◆ WHAT THIS TASK INVOLVES ◆
Below are some records; repeat them all exactly, minus the pictures.

=== Begin Enclosure ===

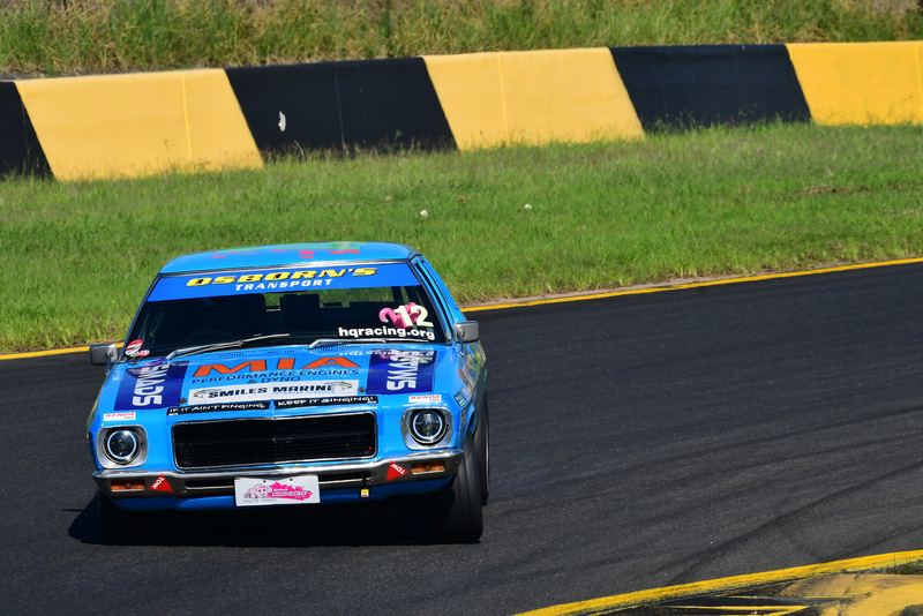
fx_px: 11926
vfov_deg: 3.0
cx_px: 462
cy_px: 308
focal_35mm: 465
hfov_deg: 4.4
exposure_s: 1/640
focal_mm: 310
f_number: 13
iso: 400
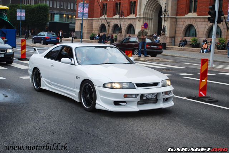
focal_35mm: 60
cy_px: 76
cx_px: 114
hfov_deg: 33.4
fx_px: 382
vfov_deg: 22.7
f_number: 5.6
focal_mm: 40
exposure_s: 1/125
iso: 110
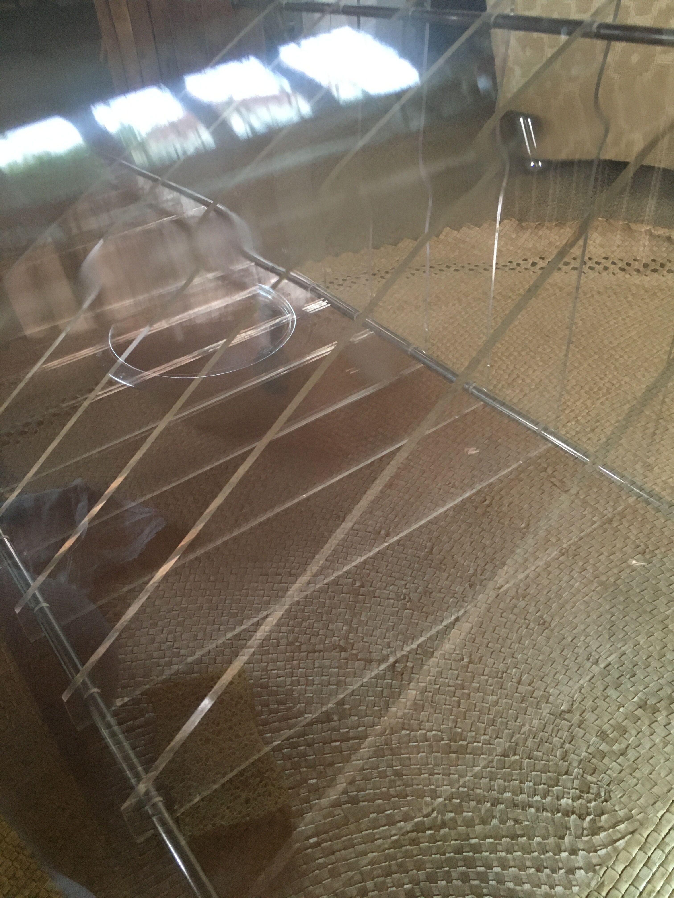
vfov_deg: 61.7
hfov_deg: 48.2
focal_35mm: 29
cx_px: 337
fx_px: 753
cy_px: 449
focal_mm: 4.15
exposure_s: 1/25
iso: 200
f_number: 2.2
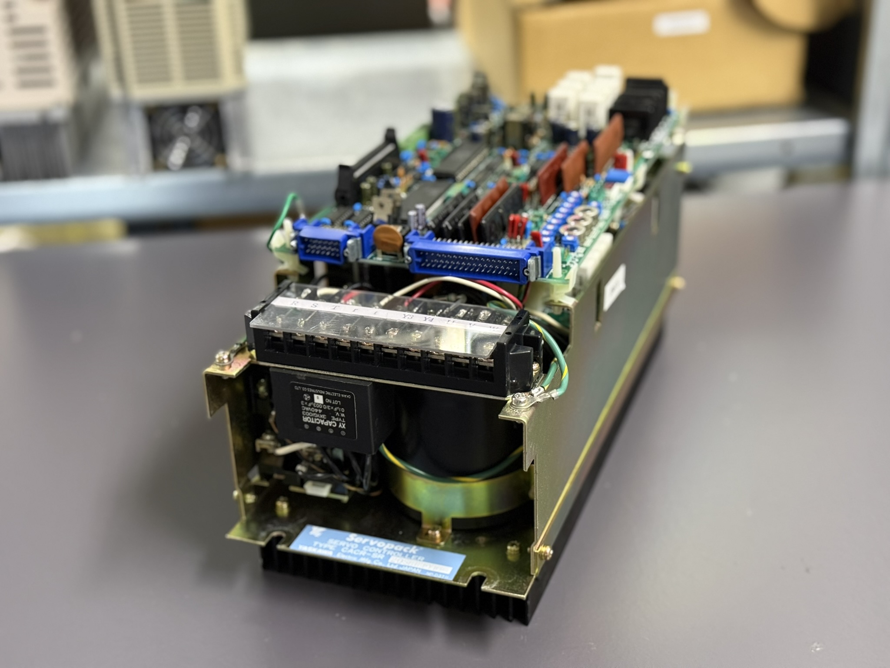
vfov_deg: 30.3
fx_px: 1234
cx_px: 445
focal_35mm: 48
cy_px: 334
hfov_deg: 39.7
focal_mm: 6.76
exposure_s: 1/33
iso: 320
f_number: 1.78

=== End Enclosure ===

◆ SOLUTION FOR THIS PROBLEM ◆
fx_px: 11926
vfov_deg: 3.0
cx_px: 462
cy_px: 308
focal_35mm: 465
hfov_deg: 4.4
exposure_s: 1/640
focal_mm: 310
f_number: 13
iso: 400
focal_35mm: 60
cy_px: 76
cx_px: 114
hfov_deg: 33.4
fx_px: 382
vfov_deg: 22.7
f_number: 5.6
focal_mm: 40
exposure_s: 1/125
iso: 110
vfov_deg: 61.7
hfov_deg: 48.2
focal_35mm: 29
cx_px: 337
fx_px: 753
cy_px: 449
focal_mm: 4.15
exposure_s: 1/25
iso: 200
f_number: 2.2
vfov_deg: 30.3
fx_px: 1234
cx_px: 445
focal_35mm: 48
cy_px: 334
hfov_deg: 39.7
focal_mm: 6.76
exposure_s: 1/33
iso: 320
f_number: 1.78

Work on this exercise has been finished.